Run this experiment for your Zoom meetings for four weeks (or a minimum of 15 meetings).

Share your experience with me. Feel free to comment below if you can.

Some potential things to think about what to share (please comment on any of your thoughts on this).

  • How you felt about the first (solo) 30 minutes.
  • How you felt about the second (group) 30 minutes.
  • What did you like?
  • What did you wish for?
  • What did you wonder about?

Capture some observations on how this was similar or different from how you typically meet.

Collaboratively Testing This Meeting Method (Let’s Learn and Evolve Together!!!)

  • Book an hour meeting with me. You can do that here https://bit.ly/3hWVr5T (it’s totally cool if we don’t know one another — let’s help each other out).
  • Send over what materials you wish to go over (the deck, doc, the design prototype/mockups, the artifact, the problem, etc) along with why you’d like to meet. (Please attach that to the invite you get when you book the meeting)

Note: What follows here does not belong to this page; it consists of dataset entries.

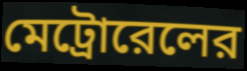
মেট্রোরেলেরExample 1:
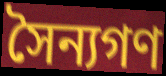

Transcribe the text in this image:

সৈন্যগণ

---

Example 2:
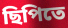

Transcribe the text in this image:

ছিপিতে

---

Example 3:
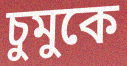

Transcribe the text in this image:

চুমুকে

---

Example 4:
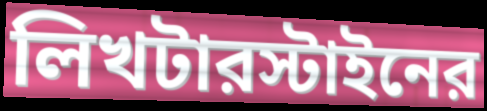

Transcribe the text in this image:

লিখটারস্টাইনের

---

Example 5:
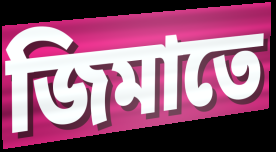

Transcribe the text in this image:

জিমাতেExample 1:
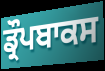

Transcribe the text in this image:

ਡ੍ਰੌਪਬਾਕਸ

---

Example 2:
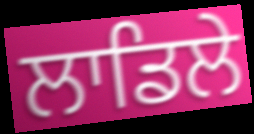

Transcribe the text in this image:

ਲਾਡਿਲੇ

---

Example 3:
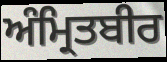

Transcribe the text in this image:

ਅੰਮ੍ਰਿਤਬੀਰ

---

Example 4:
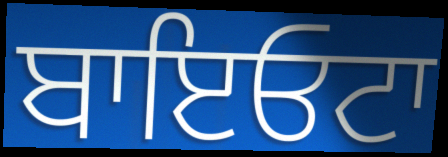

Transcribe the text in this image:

ਬਾਇਓਟਾ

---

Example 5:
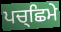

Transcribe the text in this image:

ਪਚ੍ਛਿਮੇ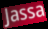
Jassa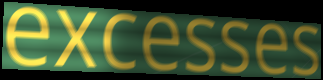
excessesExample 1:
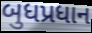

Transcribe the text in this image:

બુધપ્રધાન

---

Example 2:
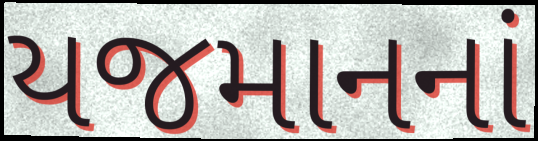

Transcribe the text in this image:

યજમાનનાં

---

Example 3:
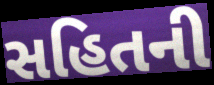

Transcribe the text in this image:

સહિતની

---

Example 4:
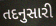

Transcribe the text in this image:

તદનુસારી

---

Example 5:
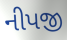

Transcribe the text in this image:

નીપજીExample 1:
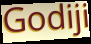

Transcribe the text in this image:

Godiji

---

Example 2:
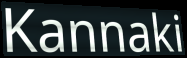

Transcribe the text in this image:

Kannaki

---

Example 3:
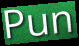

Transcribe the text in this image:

Pun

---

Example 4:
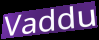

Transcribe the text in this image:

Vaddu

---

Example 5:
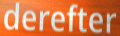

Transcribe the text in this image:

derefter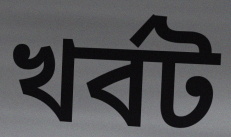
খর্বট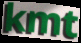
kmtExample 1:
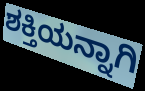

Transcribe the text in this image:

ಶಕ್ತಿಯನ್ನಾಗಿ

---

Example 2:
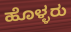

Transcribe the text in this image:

ಹೊಳ್ಳರು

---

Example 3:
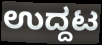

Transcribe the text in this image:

ಉದ್ದಟ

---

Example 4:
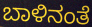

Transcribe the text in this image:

ಬಾಳಿನಂತೆ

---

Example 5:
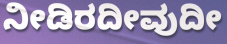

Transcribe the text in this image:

ನೀಡಿರದೀವುದೀ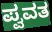
ಪ್ವವತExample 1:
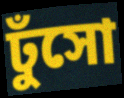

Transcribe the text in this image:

ঢুঁসো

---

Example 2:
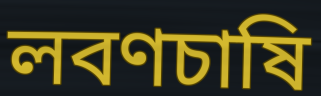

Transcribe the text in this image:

লবণচাষি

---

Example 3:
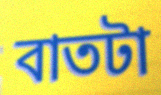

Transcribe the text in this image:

বাতটা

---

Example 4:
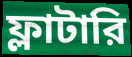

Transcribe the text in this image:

ফ্লাটারি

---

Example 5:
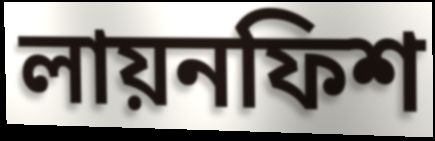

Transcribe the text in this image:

লায়নফিশ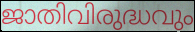
ജാതിവിരുദ്ധവുംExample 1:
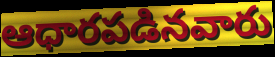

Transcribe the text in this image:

ఆధారపడినవారు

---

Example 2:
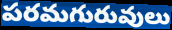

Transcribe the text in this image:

పరమగురువులు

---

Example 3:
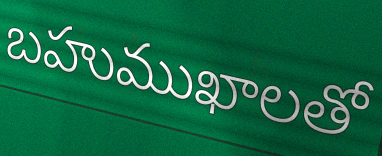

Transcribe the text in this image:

బహుముఖాలతో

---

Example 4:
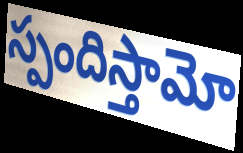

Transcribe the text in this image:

స్పందిస్తామో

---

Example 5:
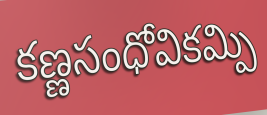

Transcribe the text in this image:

కణ్ణసంధోవికమ్పి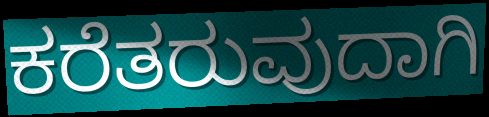
ಕರೆತರುವುದಾಗಿ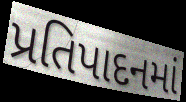
પ્રતિપાદનમાંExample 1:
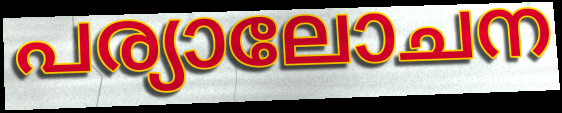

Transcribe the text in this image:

പര്യാലോചന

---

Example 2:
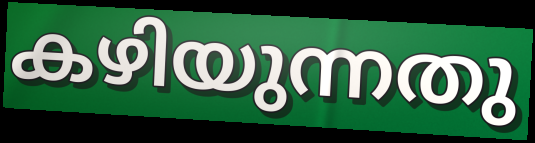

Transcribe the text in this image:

കഴിയുന്നതു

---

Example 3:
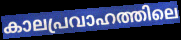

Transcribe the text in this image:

കാലപ്രവാഹത്തിലെ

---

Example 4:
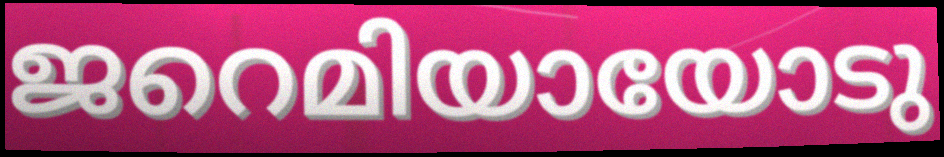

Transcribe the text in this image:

Questions to answer before booking that meeting:

  • In your opinion, why will this meeting be helpful to you, the team, or the customer?
  • What do you want to discuss during this meeting?
  • What do we want to decide during this meeting?

Add the answers to the above to the calendar invite.

*Full disclosure: I might decline depending on the answers to these questions.

Okay…Let the first iteration of the #ZoomExperiment begin!

P.S. A few pro tips:

Use a scheduler to make booking the meetings faster. (I love tools like X.AI or Calendly.)

Record the meeting (with consent) using Otter.ai (cuts down on wasteful notetaking)

If you are a visual person use a tool like Miro (to replace a whiteboard if you are virtual).